JOB ITEM A: Copy the records exactly, from their start through the line containing "下载黑岩阅读APP，红包赠币奖不停", with both ends included. Leave the pictures out of your copy.

A few pages into Dave Eggers’ A Heartbreaking Work of Staggering Genius, I was worried I was going to be very annoyed for 400+ pages. My naive thoughts ranged from “What a boasty title!” to “Will he ever shut up?” to “This guy needs an editor with a strong command over punctuation.” And then it hit me: All stream-of-consciousness work since 2000, when AHWOSG was published, including my own without realizing it, can be traced back to this, for lack of a better term, heartbreaking work of staggering genius. It’s just that. It’s brilliant. And we’re all trying to be Dave Eggers, and most of us are failing miserably.

EXERCISE MATERIAL:
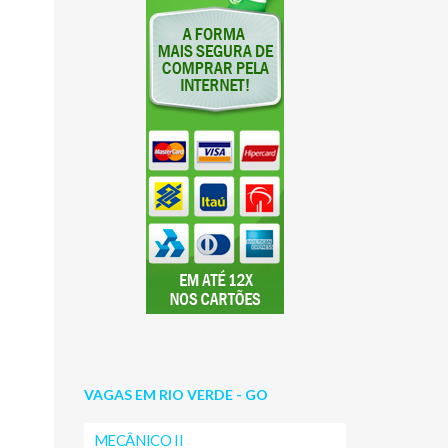
VAGAS EM RIO VERDE - GO
MECÂNICO II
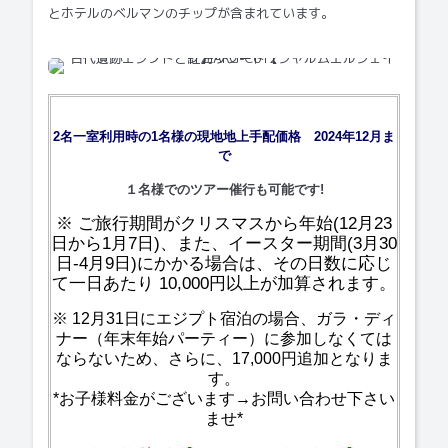
とホテルのベルマンのチップが含まれています。
2名一室利用時の1名様の現地地上手配価格 2024年12月ま
で
１名様でのツアー催行も可能です!
※ ご旅行期間がクリスマスから年始(12月23
日から1月7日)、また、イースター期間(3月30
日-4月9日)にかかる場合は、その日数に応じ
て一日あたり 10,000円以上が加算されます。
※ 12月31日にエジプト宿泊の場合、ガラ・ディ
ナー（年末年始パーティー）に参加しなくては
ならないため、さらに、17,000円追加となりま
す。
*お子様料金がございます→お問い合わせ下さい
ませ*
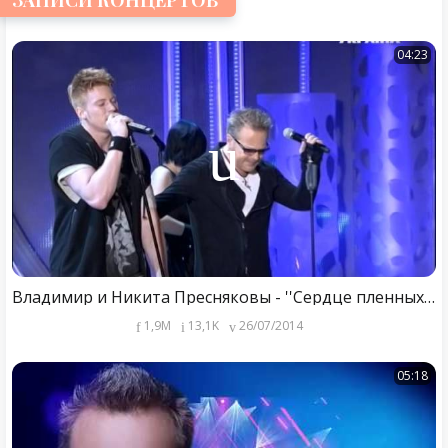
ЗАПИСИ КОНЦЕРТОВ
04:23
Владимир и Никита Пресняковы - ''Сердце пленных не берет'' Новая Волна 2014 ПРЕМЬЕРА
1,9M
13,1K
26/07/2014
05:18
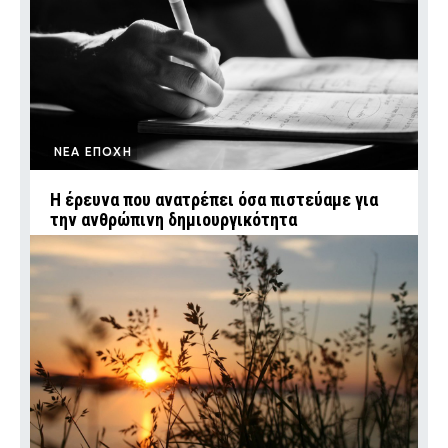
ΝΕΑ ΕΠΟΧΗ
Η έρευνα που ανατρέπει όσα πιστεύαμε για
την ανθρώπινη δημιουργικότητα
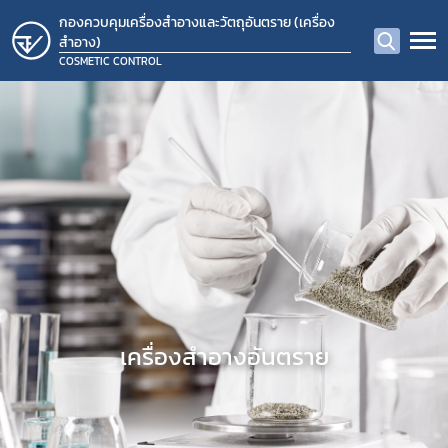
กองควบคุมเครื่องสำอางและวัตถุอันตราย (เครื่อง
สำอาง)
COSMETIC CONTROL
​เครื่องสำอางอันตราย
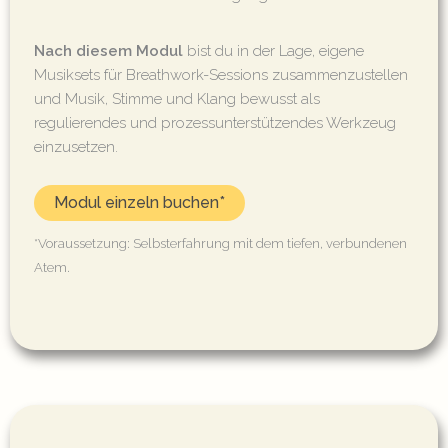
Nach diesem Modul
bist du in der Lage, eigene
Musiksets für Breathwork-Sessions zusammenzustellen
und Musik, Stimme und Klang bewusst als
regulierendes und prozessunterstützendes Werkzeug
einzusetzen.
Modul einzeln buchen*
*Voraussetzung: Selbsterfahrung mit dem tiefen, verbundenen
Atem.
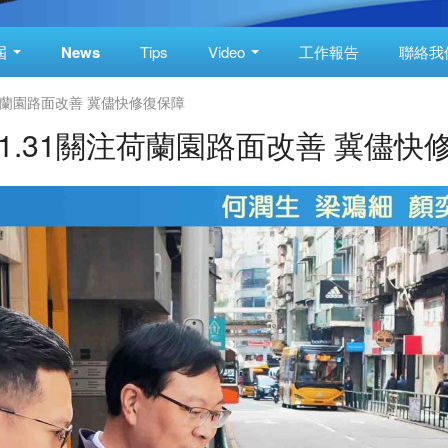
屆
News
Tips
Video
工作報告
聯絡我
關注荷蘭園路面改善 冀儘快修復保障
.01.31關注荷蘭園路面改善 冀儘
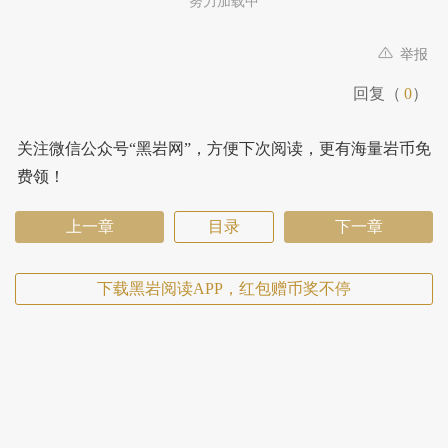
努力加载中
举报
回复（
0
）
关注微信公众号“黑岩网”，方便下次阅读，更有海量岩币免
费领！
上一章
目录
下一章
下载黑岩阅读APP，红包赠币奖不停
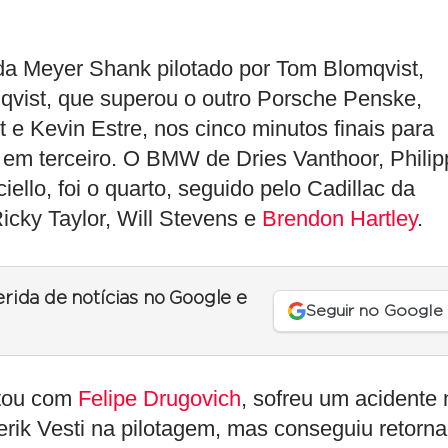
da Meyer Shank pilotado por Tom Blomqvist,
nqvist, que superou o outro Porsche Penske,
 e Kevin Estre, nos cinco minutos finais para
s em terceiro. O BMW de Dries Vanthoor, Philip
llo, foi o quarto, seguido pelo Cadillac da
icky Taylor, Will Stevens e
Brendon Hartley
.
erida de notícias no Google e
Seguir no Google
ntou com
Felipe Drugovich
, sofreu um acidente 
erik Vesti na pilotagem, mas conseguiu retorna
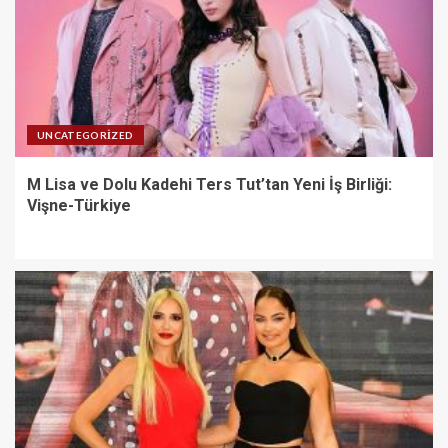
UNCATEGORIZED
M Lisa ve Dolu Kadehi Ters Tut’tan Yeni İş Birliği:
Vişne-Türkiye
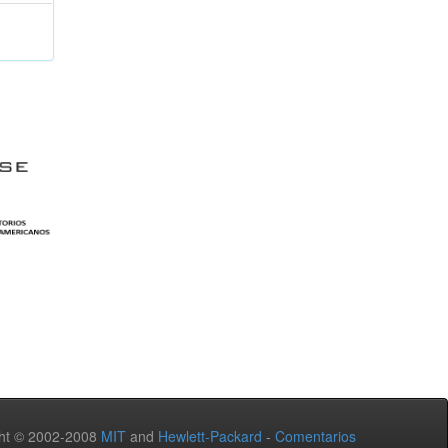
ht © 2002-2008
MIT
and
Hewlett-Packard
-
Comentarios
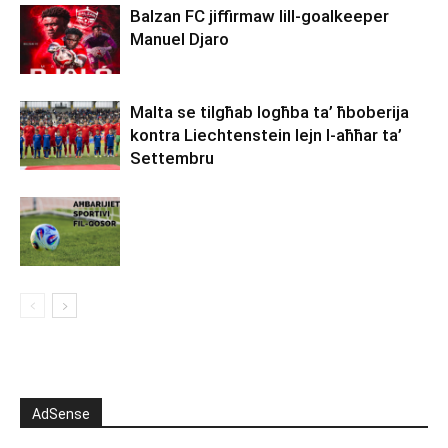
Balzan FC jiffirmaw lill-goalkeeper
Manuel Djaro
Malta se tilgħab logħba ta’ ħboberija
kontra Liechtenstein lejn l-aħħar ta’
Settembru
AdSense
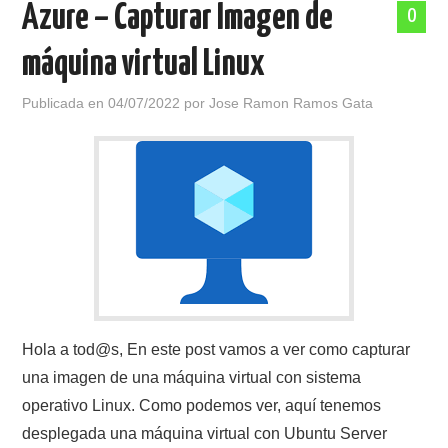
Azure – Capturar Imagen de
0
POLÍTICA DE PRIVACIDAD
máquina virtual Linux
Publicada en
04/07/2022
por
Jose Ramon Ramos Gata
Hola a tod@s, En este post vamos a ver como capturar
una imagen de una máquina virtual con sistema
operativo Linux. Como podemos ver, aquí tenemos
desplegada una máquina virtual con Ubuntu Server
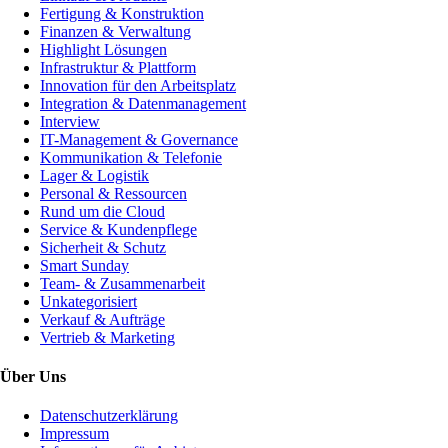
Fertigung & Konstruktion
Finanzen & Verwaltung
Highlight Lösungen
Infrastruktur & Plattform
Innovation für den Arbeitsplatz
Integration & Datenmanagement
Interview
IT-Management & Governance
Kommunikation & Telefonie
Lager & Logistik
Personal & Ressourcen
Rund um die Cloud
Service & Kundenpflege
Sicherheit & Schutz
Smart Sunday
Team- & Zusammenarbeit
Unkategorisiert
Verkauf & Aufträge
Vertrieb & Marketing
Über Uns
Datenschutzerklärung
Impressum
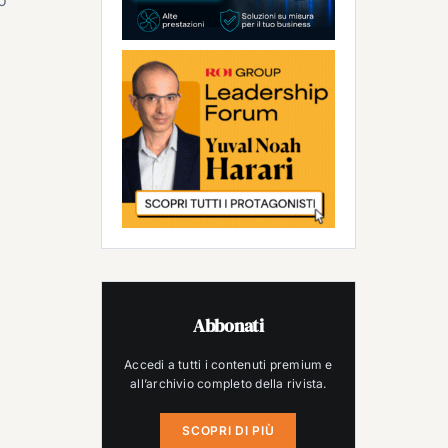
Abbonati
Accedi a tutti i contenuti premium e
all’archivio completo della rivista.
SCOPRI DI PIÙ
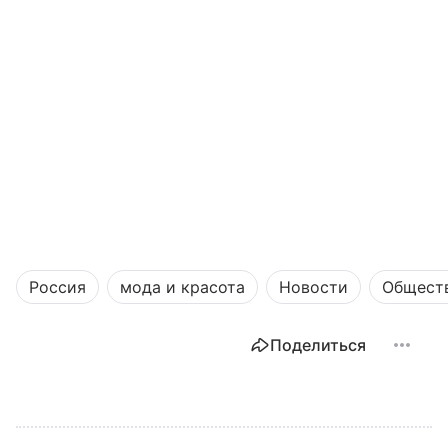
Россия
мода и красота
Новости
Общест
Поделиться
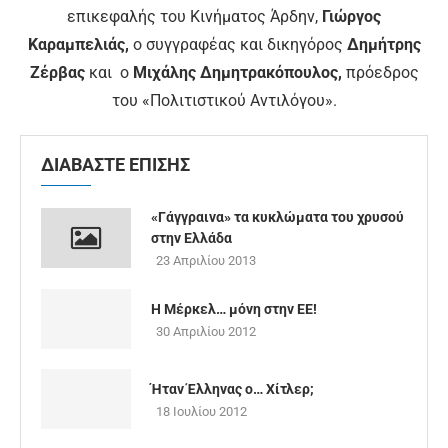
επικεφαλής του Κινήματος Άρδην,
Γιώργος
Καραμπελιάς,
ο συγγραφέας και δικηγόρος
Δημήτρης
Ζέρβας
και ο
Μιχάλης Δημητρακόπουλος,
πρόεδρος
του «Πολιτιστικού Αντιλόγου».
ΔΙΑΒΑΣΤΕ ΕΠΙΣΗΣ
«Γάγγραινα» τα κυκλώματα του χρυσού
στην Ελλάδα
23 Απριλίου 2013
Η Μέρκελ… μόνη στην ΕΕ!
30 Απριλίου 2012
Ήταν Έλληνας ο… Χίτλερ;
18 Ιουλίου 2012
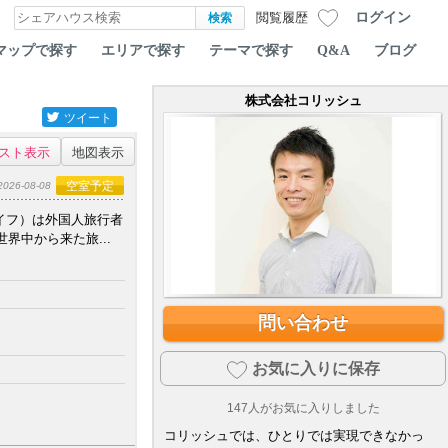
ログイン
閲覧履歴
マップで探す
エリアで探す
テーマで探す
Q&A
ブログ
株式会社コリッシュ
ツイート
スト表示
地図表示
空室予定
2026-08-08
カライフ）は外国人旅行者
界中から来た旅...
問い合わせ
お気に入りに保存
147
人がお気に入りしました
コリッシュでは、ひとりでは実現できなかっ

JOB ITEM B:
Do the statements (i), (ii), and (iii) below agree with the passage about Dave Eggers' book? For each, answer yes or no and quote the deciding words of the passage exactly.
(i) The book was published in 2000.
(ii) Most people who try to be Dave Eggers succeed.
(iii) The writer's own stream-of-consciousness work can be traced back to the book.

REPLY A:
VAGAS EM RIO VERDE - GO
MECÂNICO II
とホテルのベルマンのチップが含まれています。
2名一室利用時の1名様の現地地上手配価格 2024年12月ま
で
１名様でのツアー催行も可能です!
※ ご旅行期間がクリスマスから年始(12月23
日から1月7日)、また、イースター期間(3月30
日-4月9日)にかかる場合は、その日数に応じ
て一日あたり 10,000円以上が加算されます。
※ 12月31日にエジプト宿泊の場合、ガラ・ディ
ナー（年末年始パーティー）に参加しなくては
ならないため、さらに、17,000円追加となりま
す。
*お子様料金がございます→お問い合わせ下さい
ませ*
ЗАПИСИ КОНЦЕРТОВ
04:23
Владимир и Никита Пресняковы - ''Сердце пленных не берет'' Новая Волна 2014 ПРЕМЬЕРА
1,9M
13,1K
26/07/2014
05:18
ΝΕΑ ΕΠΟΧΗ
Η έρευνα που ανατρέπει όσα πιστεύαμε για
την ανθρώπινη δημιουργικότητα
กองควบคุมเครื่องสำอางและวัตถุอันตราย (เครื่อง
สำอาง)
COSMETIC CONTROL
​เครื่องสำอางอันตราย
Nach diesem Modul
bist du in der Lage, eigene
Musiksets für Breathwork-Sessions zusammenzustellen
und Musik, Stimme und Klang bewusst als
regulierendes und prozessunterstützendes Werkzeug
einzusetzen.
Modul einzeln buchen*
*Voraussetzung: Selbsterfahrung mit dem tiefen, verbundenen
Atem.
屆
News
Tips
Video
工作報告
聯絡我
關注荷蘭園路面改善 冀儘快修復保障
.01.31關注荷蘭園路面改善 冀儘
努力加载中
举报
回复（
0
）
关注微信公众号“黑岩网”，方便下次阅读，更有海量岩币免
费领！
上一章
目录
下一章
下载黑岩阅读APP，红包赠币奖不停

REPLY B:
(i) Yes: "since 2000, when AHWOSG was published"
(ii) No: "most of us are failing miserably"
(iii) Yes: "including my own without realizing it"